Work required: Convert the text lines in all of the records below into a JSON list of strings, with one string for each line and no entries for blank lines. Leave the pictures out of the answer.

Supplied data:
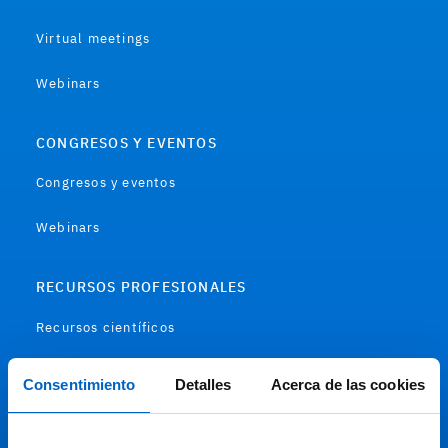
Virtual meetings
Webinars
CONGRESOS Y EVENTOS
Congresos y eventos
Webinars
RECURSOS PROFESIONALES
Recursos científicos
Soportes
Consentimiento
Detalles
Acerca de las cookies
Audiovisual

Task answer:
[
  "Virtual meetings",
  "Webinars",
  "CONGRESOS Y EVENTOS",
  "Congresos y eventos",
  "Webinars",
  "RECURSOS PROFESIONALES",
  "Recursos científicos",
  "Soportes",
  "Consentimiento",
  "Detalles",
  "Acerca de las cookies",
  "Audiovisual"
]